We wtorek rusza proces brytyjskiego najemnika, Simona Manna, oskarżonego o próbę przeprowadzenia zamachu stanu w Gwinei Równikowej. Mann, wraz ze swoimi towarzyszami broni wpadł na lotnisku w stolicy Zimbabwe Harare. Po odsiadce w zimbabweańskim więzieniu, został przekazany do Malabo.
Gwinea Równikowa jest łakomym kąskiem, dla wszystkich, którzy chcieliby mieć dostęp do jej bogatych złóż ropy naftowej. Dlatego w zamach zamieszani byli m.in. Mark Thatcher, syn byłej brytyjskiej premier i milioner z Londynu, Ely Calil. Wykonanie zlecenia powierzono Mannowi, najemnikowi, oficerowi brytyjskich służb specjalnych.
Cała operacja miała przebiec bez większych problemów. Mann powinien dotrzeć do Gwinei Równikowej, obalić tamtejszego prezydenta, Teodoro Obianga Nguema, i oddać kraj w ręce zleceniodawców. Okazało się, że nie będzie to takie proste.
7 marca 2004 roku, na lotnisku w Harare, służby bezpieczeństwa Zimbabwe, zajęły samolot z 70 osobami na pokładzie. Boeing 727 zatrzymał się na chwilę i nikt z jego pasażerów nie spodziewał się takiego obrotu sprawy. Wszyscy byli zaskoczeni. Podobnie do funkcjonariuszy służb prezydenta Roberta Mugabe. Okazało się, że pasażerami są najemnicy, a ich bagaż stanowi broń warta 1000 tysięcy funtów. Przewodził im Simon Mann.
Na początku nikt nie zdawał sobie sprawy, że samolot leciał w kierunku Gwinei Równikowej, gdzie jego pasażerowie mieli przeprowadzić zamach stanu. Oficjalnie celem ich podróży była Demokratyczna Republika Konga, w której mieli chronić kopalnie diamentów.

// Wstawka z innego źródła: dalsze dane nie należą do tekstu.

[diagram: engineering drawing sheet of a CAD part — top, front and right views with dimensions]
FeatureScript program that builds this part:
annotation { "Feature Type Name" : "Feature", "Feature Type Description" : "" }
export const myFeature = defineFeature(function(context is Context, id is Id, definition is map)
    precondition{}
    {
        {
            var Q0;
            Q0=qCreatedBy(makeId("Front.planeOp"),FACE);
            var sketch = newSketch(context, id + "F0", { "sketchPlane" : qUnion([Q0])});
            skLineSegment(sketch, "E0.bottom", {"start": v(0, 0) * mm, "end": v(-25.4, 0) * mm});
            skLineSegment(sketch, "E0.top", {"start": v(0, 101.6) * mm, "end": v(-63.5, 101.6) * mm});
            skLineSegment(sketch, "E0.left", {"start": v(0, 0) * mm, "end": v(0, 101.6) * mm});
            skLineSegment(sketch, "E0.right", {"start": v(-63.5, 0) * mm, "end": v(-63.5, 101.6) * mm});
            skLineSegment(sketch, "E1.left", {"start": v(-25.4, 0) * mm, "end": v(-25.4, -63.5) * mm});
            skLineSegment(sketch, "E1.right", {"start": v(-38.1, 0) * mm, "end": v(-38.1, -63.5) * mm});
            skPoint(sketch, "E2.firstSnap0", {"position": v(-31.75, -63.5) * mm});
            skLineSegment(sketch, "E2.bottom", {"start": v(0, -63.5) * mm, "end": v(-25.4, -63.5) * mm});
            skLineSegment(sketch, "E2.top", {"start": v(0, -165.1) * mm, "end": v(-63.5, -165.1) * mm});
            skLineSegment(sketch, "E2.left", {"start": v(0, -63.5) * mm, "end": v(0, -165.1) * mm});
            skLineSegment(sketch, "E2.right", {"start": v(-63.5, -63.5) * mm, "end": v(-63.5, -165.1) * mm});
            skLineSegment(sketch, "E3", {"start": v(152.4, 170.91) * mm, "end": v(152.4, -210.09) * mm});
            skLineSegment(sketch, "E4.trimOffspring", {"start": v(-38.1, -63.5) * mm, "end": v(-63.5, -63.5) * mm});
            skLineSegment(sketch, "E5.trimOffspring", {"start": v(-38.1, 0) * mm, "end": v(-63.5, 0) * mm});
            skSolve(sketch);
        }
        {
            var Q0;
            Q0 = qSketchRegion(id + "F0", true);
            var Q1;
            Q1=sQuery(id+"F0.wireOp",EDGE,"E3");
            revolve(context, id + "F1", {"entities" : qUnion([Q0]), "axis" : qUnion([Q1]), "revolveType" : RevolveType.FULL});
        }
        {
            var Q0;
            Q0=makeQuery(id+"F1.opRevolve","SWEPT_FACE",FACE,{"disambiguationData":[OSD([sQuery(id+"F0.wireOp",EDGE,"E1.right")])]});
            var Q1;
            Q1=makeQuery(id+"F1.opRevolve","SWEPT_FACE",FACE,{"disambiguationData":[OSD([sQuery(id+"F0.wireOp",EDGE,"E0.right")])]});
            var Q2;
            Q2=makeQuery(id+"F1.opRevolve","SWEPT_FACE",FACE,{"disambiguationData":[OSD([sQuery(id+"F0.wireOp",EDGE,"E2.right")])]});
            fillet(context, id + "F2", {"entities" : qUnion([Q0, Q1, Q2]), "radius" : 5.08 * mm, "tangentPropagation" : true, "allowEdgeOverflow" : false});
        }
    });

W rezultacie 70 osób trafiło do więzienia za naruszenie prawa imigracyjnego Zimbabwe, nielegalne posiadanie broni i naruszenie bezpieczeństwa wewnętrznego. Potem, do tych zarzutów dołączył jeszcze jeden, najpoważniejszy – zamiar przeprowadzenia przewrotu w Gwinei Równikowej.
Mann i jego towarzysze bronili się mówiąc, że lecieli do wspomnianej już kopalni w DRK. Te wytłumaczenia nie przekonały sądu i Mann został skazany na 7 lat pozbawienia wolności. Wyrok zmniejszono, a pozostałych kondotierów zwolniono w 2005 roku.
Prezydent Gwinei Równikowej, Teodoro Obiang Nguema Mbasogo domagał się ekstradycji niedoszłych zamachowców. Miał dużo szczęścia, że wpadli oni w ręce prezydenta Roberta Mugabe. Zimbabwe zaczęło pogrążać się w kryzysie ekonomicznym i międzynarodowej izolacji, więc potrzebowało pomocy, chociażby w postaci gwinejskiej ropy naftowej.
Stąd kolejny wyrok sądu, z maja 2007 roku, nakazujący ekstradycję Manna do Gwinei. Kropkę nad „i” postawiła wizyta Obianga w Harare na przełomie sierpnia i września 2007 roku. Oficjalnie przyjechał on na targi rolnicze w stolicy Zimbabwe. Tak naprawdę był to pretekst do rozmów z Mugabe w ramach dokonywania transakcji „ropa za Manna”. Później Mann został wywieziony do Gwinei Równikowej.
Mannowi grozi kara śmierci, ale również wyrok skazujący go na karę więzienia do 30 lat, byłby jednoznaczny z pozbawieniem go życia. Gwinejskie zakłady karne słyną z fatalnych warunków.
Podczas wywiadu, którego Mann udzielił brytyjskiej stacji telewizyjnej Channel 4, zaprzeczył, jakoby to on był głównym inicjatorem zamachu. Przy okazji oskarżył Hiszpanię i RPA o udział w planowanym przewrocie.
Na wolności pozostaje jeszcze Thatcher. Podobno Nguema poza listem gończym, wysłał po jego głowę rosyjskich gangsterów.
Gwinea Równikowa jest trzecim producentem ropy naftowej w Afryce na południe od Sahary. Dzięki złożom tego surowca jest uznawana za jeden z najbogatszych krajów kontynentu afrykańskiego. Ale dobrobyt nie dotyczy większości mieszkańców tej byłej kolonii Hiszpanii w Afryce. Bogaci się tylko prezydent i jego zausznicy. Zyskują również koncerny naftowe, którym Obiang zawdzięcza swoje trwanie przy władzy. A sam prezydent jest oskarżany o łamanie praw człowieka.